Following a warning by the Canadian Centre for Cyber Security and Canada’s Five Eyes allies of a “significant threat” from a state-sponsored actor associated with the People’s Republic of China, a cybersecurity expert says the rarity of the alert means it should be taken very seriously in Canada.

“It’s a fairly rare thing to put out something like this so publicly and, of course, it runs a risk of frightening people, and we probably have good reasons to be frightened,” Thomas Patrick Keenan, a professor at the University of Calgary, told The Epoch Times.

On May 24, the Cyber Centre, which is part of the Communications Security Establishment, joined its Five Eyes partners of Australia, New Zealand, the United Kingdom, and the United States to issue an advisory warning of an actor targeting critical infrastructure operators in the United States.

While the Cyber Centre said it had no reports of the actor targeting Canada, it noted that Western economies are “deeply interconnected” and an attack on one country can impact the infrastructure of another. “

According to the 2023-24 National Cyber Threat Assessment, the state-sponsored cyber programs of China, Russia, Iran, and North Korea continue to “pose the greatest strategic cyber threat to Canada,” with critical infrastructure remaining a prime target for both cybercriminals and state-sponsored actors.

‘Living Off the Land’ Hacking

The threat was initially uncovered by tech giant Microsoft and attributed to Volt Typhoon, a Chinese state actor that focuses on espionage and information gathering. Keenan said companies are often “very shy” about naming who is responsible for cyberattacks.

“But when a big company like Microsoft names a big country like China, I guess we should take it pretty seriously,” he said.

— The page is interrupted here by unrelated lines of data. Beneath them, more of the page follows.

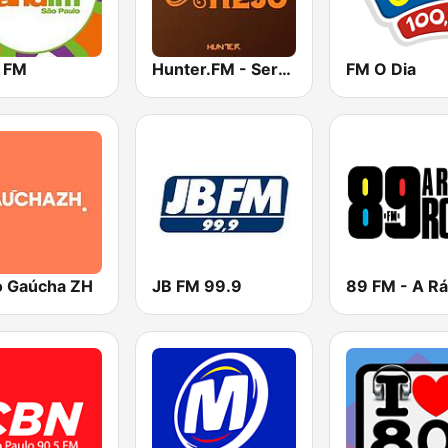
 FM
Hunter.FM - Sertanejo
FM O Dia
o Gaúcha ZH
JB FM 99.9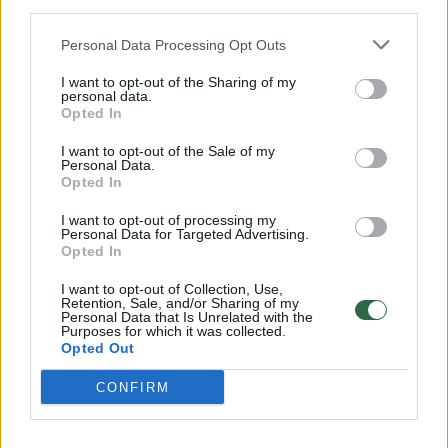
third parties.
užkurs tikrą vakarėlį. Pasirodymo metu šoks ir
projekto mokytojai, ir žiūrovai salėje, o po jo
Personal Data Processing Opt Outs
pasigirs pagyros vaikams už energingą
I want to opt-out of the Sharing of my
personal data.
pasirodymą. Donatas Montvydas,
Opted In
komentuodamas komandą džiaugėsi, kad
I want to opt-out of the Sale of my
pasirodymas buvo skirtas ne sau, o
Personal Data.
Opted In
žiūrovams.
I want to opt-out of processing my
Personal Data for Targeted Advertising.
Opted In
Kas antrojoje laidoje nustebins labiausiai,
I want to opt-out of Collection, Use,
kaip seksis žvaigždžių atžaloms ir kas keliaus į
Retention, Sale, and/or Sharing of my
Personal Data that Is Unrelated with the
projekto „Lietuvos balsas. Vaikai“ pusfinalį,
Purposes for which it was collected.
Opted Out
paaiškės jau šį sekmadienį, 19:30 val., per
LNK.
CONFIRM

In a May 24 blog post, Microsoft claimed that the Volt Typhoon campaign is pursuing the development of capabilities that could “disrupt critical communications infrastructure between the United States and Asia region during future crises.” It said since mid-2021, the group has targeted critical infrastructure organizations in Guam—home to a major U.S. naval base—and throughout the United States.

The style of attack Volt Typhoon uses has been described as “living off the land,” which means using existing network tools and valid credentials to better avoid detection. Keenan said that as opposed to traditional malware attacks, which involve the creation of new files on computers, “living off the land” means attacks that can exist in a computer’s memory using already available tools.

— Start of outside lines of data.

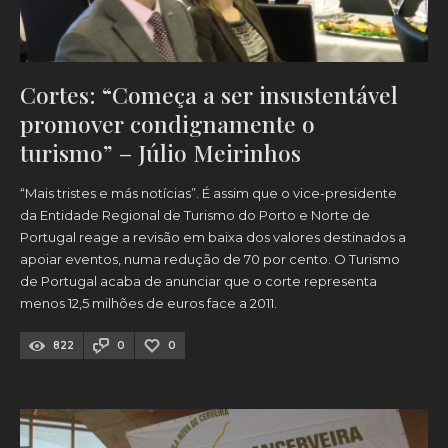
Cortes: “Começa a ser insustentável
promover condignamente o
turismo” – Júlio Meirinhos
“Mais tristes e más notícias”. É assim que o vice-presidente
da Entidade Regional de Turismo do Porto e Norte de
Portugal reage a revisão em baixa dos valores destinados a
apoiar eventos, numa redução de 70 por cento. O Turismo
de Portugal acaba de anunciar que o corte representa
menos 12,5 milhões de euros face a 2011.
822
0
0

“What Microsoft is suggesting is that, in this case, it’s not so much an automated attack. It’s a human being sitting at a keyboard with a command line prompt, trying commands to see if they can get into systems, to see if there are weaknesses, or if they can find compromised credentials, no passwords and so on. So it’s kind of different from what we usually see,” he said.

Possibility of Escalation

Keenan said he had asked the Canadian Department of Defence whether the military has authorized any counter-hacking, otherwise known as “active measures,” and was pointed to the Canadian Armed Forces’ (CAF) “Strong, Secure, Engaged” document, which outlines the country’s defence policy.

The document claims CAF has plans to “develop active cyber capabilities and employ them against potential adversaries in support of government-authorized military missions.”

Keenan said that while the CAF could be authorized to engage in active measures against the Chinese communist regime, this would “basically start to get into a cyber war, where we hack them, they hack us back, and so on.”

“I’m fairly confident that those [in the United States] who are responsible for this are thinking about hacking back, but it would require—at least if the Canadian military got involved—high-level authorization,” he said.